## Aufgaben:
1. Gib den Lesetext über die Modelle G80 und GV80 erneut wieder: Beginne bei den Worten „Dabei setzten die“ und höre nach „210 PS schöpft.“ auf. Benenne darin „Koreaner“ in „Südkoreaner“ um.
2. Beantworte anhand des Lesetexts über die Modelle G80 und GV80:
(a) Wie viel PS leistet der Vierzylinder-Benziner an der Basis?
(b) Aus wie viel Litern Hubraum schöpft der Diesel seine Leistung?
(c) Mit welchen Antriebsarten gibt es die neue Plattform?
3. Führe den Lesetext über die Limousine G80 und den SUV GV80 im Anschluss an seinen letzten Satz fort.

___ Lesetext ___

Dabei setzten die Koreaner zunächst auf zwei Modelle aus der gehobenen Mittelklasse. Die fast fünf Meter lange Limousine G80 im Format des Fünfers und den technisch identischen SUV-Ableger GV80 mit der Statur eines X5, die erst im letzten Jahr neu aufgelegt wurden. Beide teilen sich eine neue Plattform, die es mit Heck- oder Allradantrieb und fürs erste mit drei Motoren gibt: An der Basis steht ein 2,5 Liter großer Vierzylinder-Benziner 304 PS, darüber rangiert ein V6-Turbo mit 3,5 Litern Hubraum und 380 PS und sehr zur Freude der europäischen Vielfahrer haben die Koreaner auch noch einen Diesel in Petto, der aus 2,2 Litern Hubraum 210 PS schöpft.

___ Daten ___

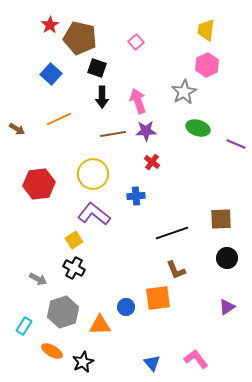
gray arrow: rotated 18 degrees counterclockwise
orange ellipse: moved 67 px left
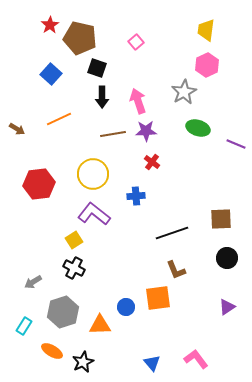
gray arrow: moved 5 px left, 3 px down; rotated 120 degrees clockwise
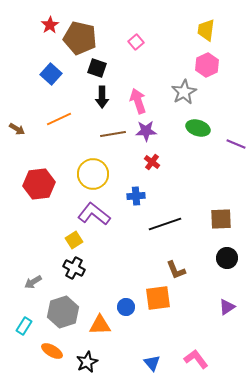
black line: moved 7 px left, 9 px up
black star: moved 4 px right
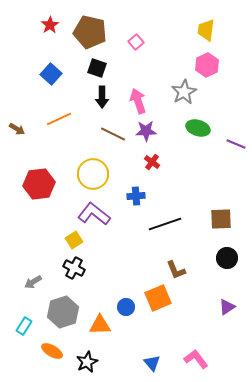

___

## Lösungen:
1.
Dabei setzten die Südkoreaner zunächst auf zwei Modelle aus der gehobenen Mittelklasse. Die fast fünf Meter lange Limousine G80 im Format des Fünfers und den technisch identischen SUV-Ableger GV80 mit der Statur eines X5, die erst im letzten Jahr neu aufgelegt wurden. Beide teilen sich eine neue Plattform, die es mit Heck- oder Allradantrieb und fürs erste mit drei Motoren gibt: An der Basis steht ein 2,5 Liter großer Vierzylinder-Benziner 304 PS, darüber rangiert ein V6-Turbo mit 3,5 Litern Hubraum und 380 PS und sehr zur Freude der europäischen Vielfahrer haben die Südkoreaner auch noch einen Diesel in Petto, der aus 2,2 Litern Hubraum 210 PS schöpft.

2.
(a) 304 PS
(b) Aus 2,2 Litern
(c) Mit Heck- oder Allradantrieb

3.
Das beste Argument für die Außenseiter ist ihr Design. Denn egal, ob man die fordernde Front mit dem weit nach unten gezogenen Kühlergrill, die schnittige Silhouette und das coupéförmige Heck nun mag oder nicht – auf jeden Fall wirkt der G80 frisch und unverbraucht und ist eine wohltuende Abwechslung im Einerlei auf den Dienstwagen-Parkplätzen der Republik. Und wer genug hat von X5, GLE oder Q7, der wird auch den GV80 als erfrischende Erscheinung werten.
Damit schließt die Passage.